# Required work
Copy every line of the data below that contains the string "with".
··· The data
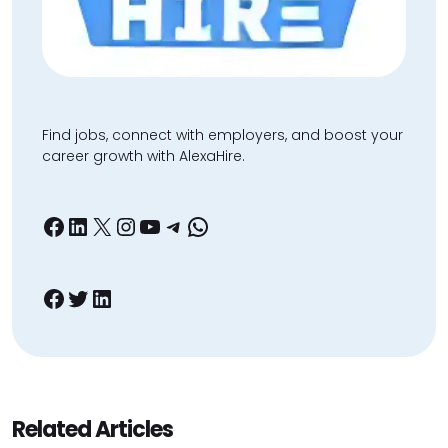
Find jobs, connect with employers, and boost your
career growth with AlexaHire.
Facebook
LinkedIn
X
Instagram
YouTube
Telegram
WhatsApp
Facebook
Twitter
LinkedIn
Related Articles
······
# Solution to this task
Find jobs, connect with employers, and boost your
career growth with AlexaHire.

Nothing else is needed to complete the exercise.